At a high level, this is accomplished by:
- fetching metadata records generated by MIT (S3) or from OpenGeoMetadata (OGM) repositories (Github)
- normalize this metadata to the Aardvark metadata format
- based on normalized metadata, sending EventBridge events for other applications to potentially move and copy data
- To install with dev dependencies:
make install
- To update dependencies:
make update
- To run unit tests:
make test
- To lint the repo:
make lint
- To run the app:
pipenv run harvester --help
SENTRY_DSN=### If set to a valid Sentry DSN, enables Sentry exception monitoring. This is not needed for local development.
WORKSPACE=### Set to `dev` for local development, this will be set to `stage` and `prod` in those environments by Terraform.
S3_RESTRICTED_CDN_ROOT=### S3 bucket + prefix for CDN restricted, e.g. 's3://<bucket>/path/to/restricted'
S3_PUBLIC_CDN_ROOT=### S3 bucket + prefix for CDN public, e.g. 's3://<bucket>/path/to/public'
S3_TIMDEX_ALMA=### S3 bucket + prefix for previously extracted Alma source records, e.g. 's3://<timdex-extract-bucket>/alma'
GEOHARVESTER_SQS_TOPIC_NAME=### default value for CLI argument --sqs-topic-name
OGM_CONFIG_FILEPATH=### optional location for OGM configuration YAML
OGM_CLONE_ROOT_URL=### optional base URL or filepath for where to clone OGM repositories from
OGM_CLONE_ROOT_DIR=### optional location for where cloned repositories are saved locally
All CLI commands can be run with pipenv run <COMMAND>
.
Usage: -c [OPTIONS] COMMAND [ARGS]...
Root harvester command that other sub-commands extend.
Options:
-v, --verbose Pass to log at debug level instead of info.
-h, --help Show this message and exit.
Commands:
harvest Harvest command with sub-commands for different sources.
ping Debug ping/pong command
Usage: -c ping [OPTIONS]
Debug ping/pong command.
This command is purely for debugging purposes to ensure docker container
and/or application is functional and responsive before any meaningful
business logic.
Options:
-h, --help Show this message and exit.
Base command for harvests. Expecting sub-command mit
or ogm
.
Usage: -c harvest [OPTIONS] COMMAND [ARGS]...
Harvest command with sub-commands for different sources.
Options:
-t, --harvest-type [full|incremental]
Type of harvest, may be: 'incremental' or
'full'.
-f, --from-date TEXT filter for files modified on or after this
date; format YYYY-MM-DD.
-u, --until-date TEXT filter for files modified before this date;
format YYYY-MM-DD.
-o, --output-file TEXT Filepath to write single, combined JSONLines
file of normalized MITAardvark metadata for
ALL harvested records. This is the expected
format for the TIMDEX pipeline.
-h, --help Show this message and exit.
Commands:
mit Harvest and normalize MIT geospatial metadata records.

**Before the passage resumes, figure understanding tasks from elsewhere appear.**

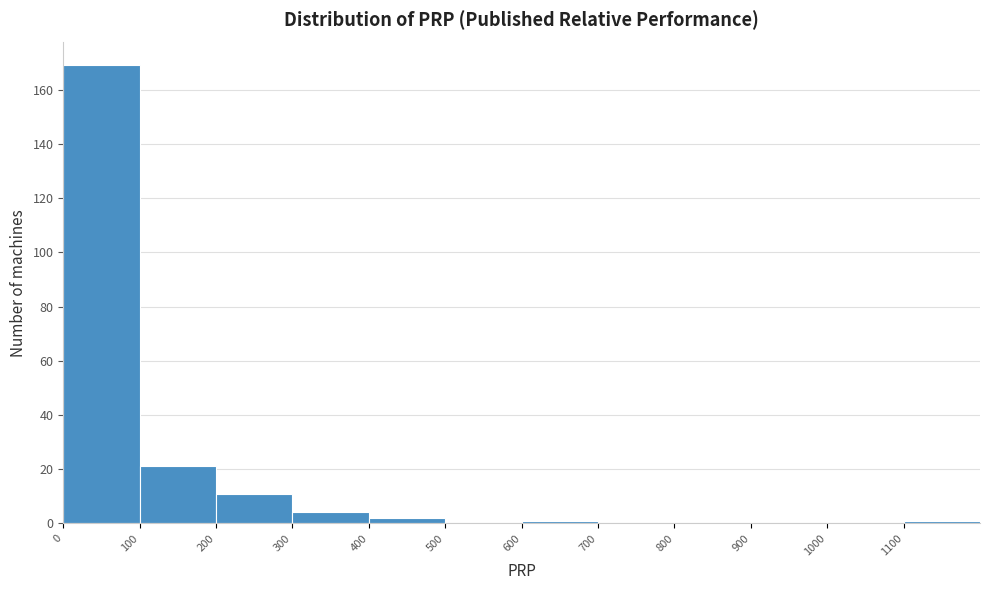

Reading left to right, list every bar in this chart as the range it spans on the x-axis followed by its height. The values are not printed on the chart, so give them approximately, as read against the axis.

0 to 100: 170
100 to 200: 22
200 to 300: 12
300 to 400: 4
400 to 500: 2
500 to 600: 0
600 to 700: under 2
700 to 800: 0
800 to 900: 0
900 to 1000: 0
1000 to 1100: 0
1100 to 1200: under 2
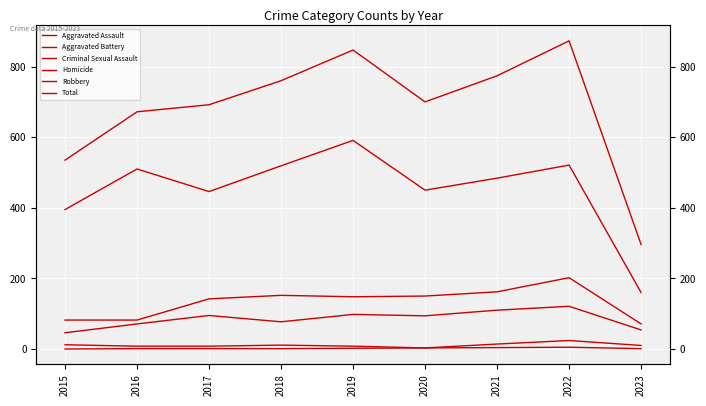

True or false: Robbery and Homicide intersect in this chart.

False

ogm Harvest and normalize OpenGeoMetadata (OGM) geospatial metadata...
Usage: -c harvest mit [OPTIONS]
Harvest and normalize MIT geospatial metadata records.
Options:
-i, --input-files TEXT Directory location of source record zip
files (may be local or s3). Defaults to env
var S3_RESTRICTED_CDN_ROOT if not set.
[required]
-osd, --output-source-directory TEXT
Directory to write source metadata for EACH
harvested record file with naming convention
'<identifier>.<format>.source.xml|json'.
Defaults to env var S3_PUBLIC_CDN_ROOT if
not set.
-ond, --output-normalized-directory TEXT
Directory to write normalized MITAardvark
metadata for EACH harvested record file with
naming convention
'<identifier>.aardvark.normalized.json'.
Defaults to env var S3_PUBLIC_CDN_ROOT if
not set.
-s, --sqs-topic-name TEXT SQS topic name with messages capturing zip
file modifications. Defaults to env var
GEOHARVESTER_SQS_TOPIC_NAME if not set.
[required]
--preserve-sqs-messages If set, SQS messages will remain in the
queue after incremental harvest.
--skip-eventbridge-events If set, will skip sending EventBridge events
to manage files in CDN.
-h, --help Show this message and exit.
Usage: -c harvest ogm [OPTIONS]
Harvest and normalize OpenGeoMetadata (OGM) geospatial metadata records.
Options:
--include-repositories TEXT If set, limit to only these comma seperated
list of repositories for harvest.
--exclude-repositories TEXT If set, exclude these comma seperated list of
repositories from harvest.
-h, --help Show this message and exit.